MEA CULPA

Nina Neviani

beta-reader: Kiah Chan

Às vezes, um momento pode mudar uma vida. Esse momento pode começar com um olhar...

Ou com um esbarrão.

– Desculpe-me, senhorita, eu não...

Um homem de longos cabelos lisos e negros se desculpava efusivamente. Ajeitou melhor os óculos que tinham se deslocado com o choque, e então... Aconteceu o olhar.

A moça, refeita do encontrão, olhou para cima e realmente o viu. Ele era um homem que, sem dúvida, chamava atenção. Alto, com físico de atleta, moreno, com cabelos quase tão longos quanto os dela e lindo olhos, que mesmo estando atrás de um par de óculos, não perdiam a sua beleza.

– Oh, não! A culpa foi minha.

– Eu insisto que a culpa seja minha. E parece que no último dia do ano nós estamos num impasse.

Shiryu estava fascinado pela garota. Ela, num primeiro momento, poderia parecer uma moça normal, porém, quando se olhava atentamente, percebia que a mesma tinha uma aura poderosa. Ela era diferente de todas as outras mulheres. E tinha percebido isso com apenas um olhar. Tanto que estava atrasado, agora mais que antes, e mesmo assim continuava ali junto àquela desconhecida como se aquele fosse o momento mais precioso de toda a sua vida. E talvez, fosse. Por isso, o rapaz decidiu jogar tudo para o alto.
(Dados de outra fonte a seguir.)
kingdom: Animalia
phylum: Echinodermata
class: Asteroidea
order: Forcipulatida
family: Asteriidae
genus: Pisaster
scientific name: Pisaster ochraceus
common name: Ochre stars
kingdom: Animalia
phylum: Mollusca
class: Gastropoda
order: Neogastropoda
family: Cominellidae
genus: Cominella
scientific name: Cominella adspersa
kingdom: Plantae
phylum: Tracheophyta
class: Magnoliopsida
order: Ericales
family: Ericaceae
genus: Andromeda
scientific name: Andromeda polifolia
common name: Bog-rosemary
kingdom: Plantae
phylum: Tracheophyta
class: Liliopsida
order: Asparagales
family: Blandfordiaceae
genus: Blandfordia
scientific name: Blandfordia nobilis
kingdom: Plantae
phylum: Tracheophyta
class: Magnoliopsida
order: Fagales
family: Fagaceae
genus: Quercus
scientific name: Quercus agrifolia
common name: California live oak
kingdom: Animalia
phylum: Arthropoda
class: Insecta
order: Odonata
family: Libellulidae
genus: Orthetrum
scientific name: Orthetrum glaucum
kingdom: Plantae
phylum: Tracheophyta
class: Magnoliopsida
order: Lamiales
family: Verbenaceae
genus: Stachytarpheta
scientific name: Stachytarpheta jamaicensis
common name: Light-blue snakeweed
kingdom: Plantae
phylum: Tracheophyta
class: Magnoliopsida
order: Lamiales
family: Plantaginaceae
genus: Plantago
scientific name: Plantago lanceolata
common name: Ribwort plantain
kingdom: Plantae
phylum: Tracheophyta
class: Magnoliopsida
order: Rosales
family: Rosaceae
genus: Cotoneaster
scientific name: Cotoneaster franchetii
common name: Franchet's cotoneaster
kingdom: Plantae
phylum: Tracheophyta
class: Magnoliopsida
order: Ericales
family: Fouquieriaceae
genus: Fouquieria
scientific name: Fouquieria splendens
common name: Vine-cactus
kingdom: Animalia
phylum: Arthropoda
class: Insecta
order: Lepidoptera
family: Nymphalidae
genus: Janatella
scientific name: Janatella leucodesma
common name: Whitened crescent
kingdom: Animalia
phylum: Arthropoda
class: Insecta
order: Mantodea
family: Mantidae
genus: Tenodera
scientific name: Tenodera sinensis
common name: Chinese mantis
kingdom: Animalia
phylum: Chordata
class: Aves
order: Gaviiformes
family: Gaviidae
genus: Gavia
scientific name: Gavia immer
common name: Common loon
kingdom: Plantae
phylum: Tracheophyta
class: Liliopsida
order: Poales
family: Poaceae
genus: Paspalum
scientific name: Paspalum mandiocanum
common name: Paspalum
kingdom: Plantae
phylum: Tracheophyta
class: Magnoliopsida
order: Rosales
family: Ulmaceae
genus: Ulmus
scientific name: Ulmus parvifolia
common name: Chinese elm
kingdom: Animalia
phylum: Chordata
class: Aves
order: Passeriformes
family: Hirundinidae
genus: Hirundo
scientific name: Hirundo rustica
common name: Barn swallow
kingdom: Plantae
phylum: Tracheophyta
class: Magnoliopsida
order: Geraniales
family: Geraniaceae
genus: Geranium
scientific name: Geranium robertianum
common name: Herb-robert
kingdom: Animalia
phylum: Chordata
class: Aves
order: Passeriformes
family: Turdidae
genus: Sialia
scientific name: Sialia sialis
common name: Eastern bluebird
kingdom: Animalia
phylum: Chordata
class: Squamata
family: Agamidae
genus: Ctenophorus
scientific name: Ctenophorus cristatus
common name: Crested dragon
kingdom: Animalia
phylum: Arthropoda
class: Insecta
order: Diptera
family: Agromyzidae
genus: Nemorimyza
Não deixaria que aquele encontro terminasse tão cedo assim...

Ela, por sua vez, sorriu timidamente.

– Sim, parece que estamos.

Ele olhou ao redor procurando alguma coisa que fizesse com que aquele momento não acabasse. Viu uma lanchonete e decidiu que, na falta de algo melhor, aquilo serviria.

– O que você acha de discutirmos quem é o culpado enquanto tomamos um chá?

Ela riu e concordou um pouco tímida, já mais segura com a presença do rapaz.

Shunrei não costumava dar muita bola para estranhos. Principalmente para estranhos bonitos como aquele rapaz. Sabia que era uma garota comum, e que homens como ele só queriam uma coisa de uma garota. Porém, aquele rapaz parecia tão diferente... Aparentava sentir a mesma coisa que ela, ainda que não conseguisse descrever com palavras o que realmente estava acontecendo ali.

Acomodaram-se no local e Shiryu decidiu que aquele era o momento para se apresentar. Afinal, se aquele encontro acabasse antes do que ele planejava, poderia saber, pelo menos, o nome da mulher que em tão pouco tempo mexera tanto com ele.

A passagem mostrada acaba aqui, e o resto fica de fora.